[Extracted data entries]
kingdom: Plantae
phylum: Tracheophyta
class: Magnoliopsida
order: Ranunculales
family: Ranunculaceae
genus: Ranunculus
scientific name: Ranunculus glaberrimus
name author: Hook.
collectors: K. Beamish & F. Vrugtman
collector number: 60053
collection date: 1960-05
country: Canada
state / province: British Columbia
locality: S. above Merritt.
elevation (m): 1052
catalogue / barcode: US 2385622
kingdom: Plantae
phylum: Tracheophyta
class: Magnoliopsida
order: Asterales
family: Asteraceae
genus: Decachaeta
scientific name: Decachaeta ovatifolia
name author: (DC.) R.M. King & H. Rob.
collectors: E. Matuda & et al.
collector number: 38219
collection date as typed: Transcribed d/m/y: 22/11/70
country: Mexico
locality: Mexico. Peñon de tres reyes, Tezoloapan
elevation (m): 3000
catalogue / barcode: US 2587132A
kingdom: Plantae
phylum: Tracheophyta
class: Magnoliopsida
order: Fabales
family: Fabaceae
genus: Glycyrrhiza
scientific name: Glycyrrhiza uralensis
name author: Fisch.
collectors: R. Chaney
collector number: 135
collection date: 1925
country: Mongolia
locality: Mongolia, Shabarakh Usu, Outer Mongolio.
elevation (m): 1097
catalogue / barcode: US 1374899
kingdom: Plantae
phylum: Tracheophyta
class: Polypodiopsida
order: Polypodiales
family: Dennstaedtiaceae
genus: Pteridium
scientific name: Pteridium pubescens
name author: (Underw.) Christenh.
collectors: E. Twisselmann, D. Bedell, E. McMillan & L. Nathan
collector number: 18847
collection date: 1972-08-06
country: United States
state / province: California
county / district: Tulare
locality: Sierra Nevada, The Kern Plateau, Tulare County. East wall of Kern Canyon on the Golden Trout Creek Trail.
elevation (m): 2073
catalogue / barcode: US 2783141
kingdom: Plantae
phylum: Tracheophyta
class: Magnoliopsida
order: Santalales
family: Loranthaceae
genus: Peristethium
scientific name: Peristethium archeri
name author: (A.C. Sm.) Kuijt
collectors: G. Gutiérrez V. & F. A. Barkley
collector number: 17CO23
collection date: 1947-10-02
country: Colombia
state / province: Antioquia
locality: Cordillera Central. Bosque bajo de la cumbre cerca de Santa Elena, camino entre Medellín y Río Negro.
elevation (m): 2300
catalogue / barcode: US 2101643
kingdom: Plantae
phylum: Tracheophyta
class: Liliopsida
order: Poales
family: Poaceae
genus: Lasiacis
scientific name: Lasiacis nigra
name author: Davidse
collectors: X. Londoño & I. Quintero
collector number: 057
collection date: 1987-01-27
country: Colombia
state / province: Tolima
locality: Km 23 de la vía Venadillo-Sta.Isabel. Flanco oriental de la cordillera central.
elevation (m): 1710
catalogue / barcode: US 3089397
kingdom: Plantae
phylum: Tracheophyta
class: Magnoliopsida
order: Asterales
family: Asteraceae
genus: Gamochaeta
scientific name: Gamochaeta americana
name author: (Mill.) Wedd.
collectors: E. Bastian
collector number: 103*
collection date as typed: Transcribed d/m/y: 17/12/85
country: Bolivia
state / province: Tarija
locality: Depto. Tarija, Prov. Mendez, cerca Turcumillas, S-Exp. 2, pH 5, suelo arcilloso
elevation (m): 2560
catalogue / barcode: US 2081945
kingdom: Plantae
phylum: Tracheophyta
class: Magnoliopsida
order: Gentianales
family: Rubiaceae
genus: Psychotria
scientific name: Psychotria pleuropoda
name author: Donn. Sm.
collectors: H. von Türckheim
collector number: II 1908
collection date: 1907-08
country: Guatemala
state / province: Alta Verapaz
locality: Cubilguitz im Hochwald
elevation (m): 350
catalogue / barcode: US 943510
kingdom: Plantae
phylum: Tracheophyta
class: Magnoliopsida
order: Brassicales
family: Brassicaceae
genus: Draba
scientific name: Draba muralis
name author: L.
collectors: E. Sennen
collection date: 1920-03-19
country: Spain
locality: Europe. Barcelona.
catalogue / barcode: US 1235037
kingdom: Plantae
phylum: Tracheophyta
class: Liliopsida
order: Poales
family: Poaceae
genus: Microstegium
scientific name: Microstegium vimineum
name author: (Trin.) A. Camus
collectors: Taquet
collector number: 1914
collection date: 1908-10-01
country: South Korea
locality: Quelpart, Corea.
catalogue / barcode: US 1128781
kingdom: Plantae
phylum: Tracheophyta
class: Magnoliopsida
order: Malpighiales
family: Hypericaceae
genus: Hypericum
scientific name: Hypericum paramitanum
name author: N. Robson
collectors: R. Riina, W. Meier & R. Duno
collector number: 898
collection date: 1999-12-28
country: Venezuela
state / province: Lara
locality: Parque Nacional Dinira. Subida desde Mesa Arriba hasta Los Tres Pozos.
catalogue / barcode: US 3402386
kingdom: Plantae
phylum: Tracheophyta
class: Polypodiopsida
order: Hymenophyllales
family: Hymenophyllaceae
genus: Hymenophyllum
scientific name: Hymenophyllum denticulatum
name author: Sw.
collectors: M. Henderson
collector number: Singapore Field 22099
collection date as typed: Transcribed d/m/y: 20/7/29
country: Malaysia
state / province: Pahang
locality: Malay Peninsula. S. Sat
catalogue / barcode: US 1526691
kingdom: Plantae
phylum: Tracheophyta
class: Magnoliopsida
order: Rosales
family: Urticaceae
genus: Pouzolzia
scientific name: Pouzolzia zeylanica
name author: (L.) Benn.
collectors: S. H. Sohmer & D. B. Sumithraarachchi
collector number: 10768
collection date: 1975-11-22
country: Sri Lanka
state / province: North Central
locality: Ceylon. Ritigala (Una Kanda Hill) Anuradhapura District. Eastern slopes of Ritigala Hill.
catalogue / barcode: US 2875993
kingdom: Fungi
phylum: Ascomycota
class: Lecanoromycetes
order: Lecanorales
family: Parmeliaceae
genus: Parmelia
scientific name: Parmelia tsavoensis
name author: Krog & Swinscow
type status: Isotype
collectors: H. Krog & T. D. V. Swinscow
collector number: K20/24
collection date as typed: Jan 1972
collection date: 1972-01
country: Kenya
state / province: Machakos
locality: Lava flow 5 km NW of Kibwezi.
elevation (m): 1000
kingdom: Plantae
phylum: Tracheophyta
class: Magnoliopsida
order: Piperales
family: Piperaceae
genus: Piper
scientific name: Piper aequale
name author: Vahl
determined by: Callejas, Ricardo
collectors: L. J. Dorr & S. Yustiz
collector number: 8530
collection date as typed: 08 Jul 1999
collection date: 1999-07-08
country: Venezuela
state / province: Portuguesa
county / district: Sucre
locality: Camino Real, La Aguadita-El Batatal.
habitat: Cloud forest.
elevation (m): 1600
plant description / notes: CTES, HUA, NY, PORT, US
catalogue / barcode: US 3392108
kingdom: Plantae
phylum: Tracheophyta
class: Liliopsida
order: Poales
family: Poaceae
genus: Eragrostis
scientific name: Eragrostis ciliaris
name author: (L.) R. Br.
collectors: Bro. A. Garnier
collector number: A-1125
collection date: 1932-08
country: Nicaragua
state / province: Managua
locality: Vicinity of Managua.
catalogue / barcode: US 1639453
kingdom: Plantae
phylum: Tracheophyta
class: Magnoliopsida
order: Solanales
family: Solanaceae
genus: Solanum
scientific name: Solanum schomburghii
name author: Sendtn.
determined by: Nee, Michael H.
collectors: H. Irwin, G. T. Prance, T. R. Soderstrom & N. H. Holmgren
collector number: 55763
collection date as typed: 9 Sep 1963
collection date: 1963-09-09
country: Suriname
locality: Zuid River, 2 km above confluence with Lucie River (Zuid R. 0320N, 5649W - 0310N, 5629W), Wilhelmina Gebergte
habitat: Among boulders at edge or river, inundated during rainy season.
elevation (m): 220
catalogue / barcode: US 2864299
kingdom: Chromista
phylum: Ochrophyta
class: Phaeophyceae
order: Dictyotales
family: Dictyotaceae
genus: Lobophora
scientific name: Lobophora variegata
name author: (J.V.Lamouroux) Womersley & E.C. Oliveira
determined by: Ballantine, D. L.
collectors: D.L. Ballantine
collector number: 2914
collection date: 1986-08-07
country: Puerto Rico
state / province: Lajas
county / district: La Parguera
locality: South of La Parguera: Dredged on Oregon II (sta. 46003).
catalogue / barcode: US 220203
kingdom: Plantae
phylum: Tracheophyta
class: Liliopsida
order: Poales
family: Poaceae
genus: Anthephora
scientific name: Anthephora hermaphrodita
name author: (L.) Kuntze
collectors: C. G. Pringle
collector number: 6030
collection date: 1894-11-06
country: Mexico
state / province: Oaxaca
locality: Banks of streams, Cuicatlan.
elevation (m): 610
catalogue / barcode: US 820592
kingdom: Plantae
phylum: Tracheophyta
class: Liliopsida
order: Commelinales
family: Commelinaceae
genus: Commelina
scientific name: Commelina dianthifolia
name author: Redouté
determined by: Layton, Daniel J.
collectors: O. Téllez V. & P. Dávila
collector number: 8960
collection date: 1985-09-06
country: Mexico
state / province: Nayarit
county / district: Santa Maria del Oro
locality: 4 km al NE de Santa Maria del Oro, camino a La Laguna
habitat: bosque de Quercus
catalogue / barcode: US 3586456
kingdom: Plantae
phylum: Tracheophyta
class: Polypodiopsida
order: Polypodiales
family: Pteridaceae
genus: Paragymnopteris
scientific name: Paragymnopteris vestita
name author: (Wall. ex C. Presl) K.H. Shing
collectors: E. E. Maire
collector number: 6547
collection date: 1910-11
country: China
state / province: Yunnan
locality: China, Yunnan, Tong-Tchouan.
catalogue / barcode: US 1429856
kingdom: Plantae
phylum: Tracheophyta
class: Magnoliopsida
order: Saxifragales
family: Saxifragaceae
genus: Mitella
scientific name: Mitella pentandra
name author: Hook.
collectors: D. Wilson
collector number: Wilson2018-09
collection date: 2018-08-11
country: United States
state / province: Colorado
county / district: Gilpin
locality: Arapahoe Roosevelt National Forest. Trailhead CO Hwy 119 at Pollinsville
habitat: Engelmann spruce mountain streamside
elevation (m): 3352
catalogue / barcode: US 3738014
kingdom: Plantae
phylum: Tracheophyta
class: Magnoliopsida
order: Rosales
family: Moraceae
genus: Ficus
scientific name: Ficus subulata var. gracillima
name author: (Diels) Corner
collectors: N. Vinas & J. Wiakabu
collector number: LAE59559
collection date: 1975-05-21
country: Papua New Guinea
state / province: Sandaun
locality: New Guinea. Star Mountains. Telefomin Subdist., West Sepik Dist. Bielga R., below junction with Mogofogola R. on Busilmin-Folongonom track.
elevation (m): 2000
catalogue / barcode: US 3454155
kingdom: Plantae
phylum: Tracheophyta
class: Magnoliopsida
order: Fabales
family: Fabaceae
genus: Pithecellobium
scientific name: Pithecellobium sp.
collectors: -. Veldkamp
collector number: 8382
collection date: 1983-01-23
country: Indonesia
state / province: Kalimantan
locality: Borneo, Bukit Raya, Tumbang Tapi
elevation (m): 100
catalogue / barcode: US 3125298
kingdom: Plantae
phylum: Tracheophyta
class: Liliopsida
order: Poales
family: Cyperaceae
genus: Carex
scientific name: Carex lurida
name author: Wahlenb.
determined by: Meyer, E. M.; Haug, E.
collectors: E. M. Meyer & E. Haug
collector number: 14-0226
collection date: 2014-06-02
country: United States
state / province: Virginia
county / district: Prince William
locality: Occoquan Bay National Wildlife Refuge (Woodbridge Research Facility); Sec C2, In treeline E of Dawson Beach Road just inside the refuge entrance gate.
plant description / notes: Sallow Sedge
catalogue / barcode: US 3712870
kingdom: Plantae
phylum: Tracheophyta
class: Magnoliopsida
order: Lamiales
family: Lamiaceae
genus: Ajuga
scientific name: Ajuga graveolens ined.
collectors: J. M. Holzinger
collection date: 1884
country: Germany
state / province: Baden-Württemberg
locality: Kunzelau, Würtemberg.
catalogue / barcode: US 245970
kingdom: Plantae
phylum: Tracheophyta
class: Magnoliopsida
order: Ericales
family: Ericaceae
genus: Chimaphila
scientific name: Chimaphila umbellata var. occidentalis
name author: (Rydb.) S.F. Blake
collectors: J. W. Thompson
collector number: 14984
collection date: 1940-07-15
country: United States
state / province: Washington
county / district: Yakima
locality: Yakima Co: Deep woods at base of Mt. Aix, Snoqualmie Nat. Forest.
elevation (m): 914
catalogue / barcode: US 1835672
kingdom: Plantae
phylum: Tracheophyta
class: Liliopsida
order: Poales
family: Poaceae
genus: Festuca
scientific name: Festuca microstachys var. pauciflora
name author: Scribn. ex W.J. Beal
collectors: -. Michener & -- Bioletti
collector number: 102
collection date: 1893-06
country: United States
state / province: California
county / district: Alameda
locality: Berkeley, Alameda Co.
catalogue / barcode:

[Direction] Repeat the lines in the records above word for word, starting at the line with "catalogue / barcode: US 2587132A" and ending at the line with "genus: Peristethium", both included.

[Full answer]
catalogue / barcode: US 2587132A
kingdom: Plantae
phylum: Tracheophyta
class: Magnoliopsida
order: Fabales
family: Fabaceae
genus: Glycyrrhiza
scientific name: Glycyrrhiza uralensis
name author: Fisch.
collectors: R. Chaney
collector number: 135
collection date: 1925
country: Mongolia
locality: Mongolia, Shabarakh Usu, Outer Mongolio.
elevation (m): 1097
catalogue / barcode: US 1374899
kingdom: Plantae
phylum: Tracheophyta
class: Polypodiopsida
order: Polypodiales
family: Dennstaedtiaceae
genus: Pteridium
scientific name: Pteridium pubescens
name author: (Underw.) Christenh.
collectors: E. Twisselmann, D. Bedell, E. McMillan & L. Nathan
collector number: 18847
collection date: 1972-08-06
country: United States
state / province: California
county / district: Tulare
locality: Sierra Nevada, The Kern Plateau, Tulare County. East wall of Kern Canyon on the Golden Trout Creek Trail.
elevation (m): 2073
catalogue / barcode: US 2783141
kingdom: Plantae
phylum: Tracheophyta
class: Magnoliopsida
order: Santalales
family: Loranthaceae
genus: Peristethium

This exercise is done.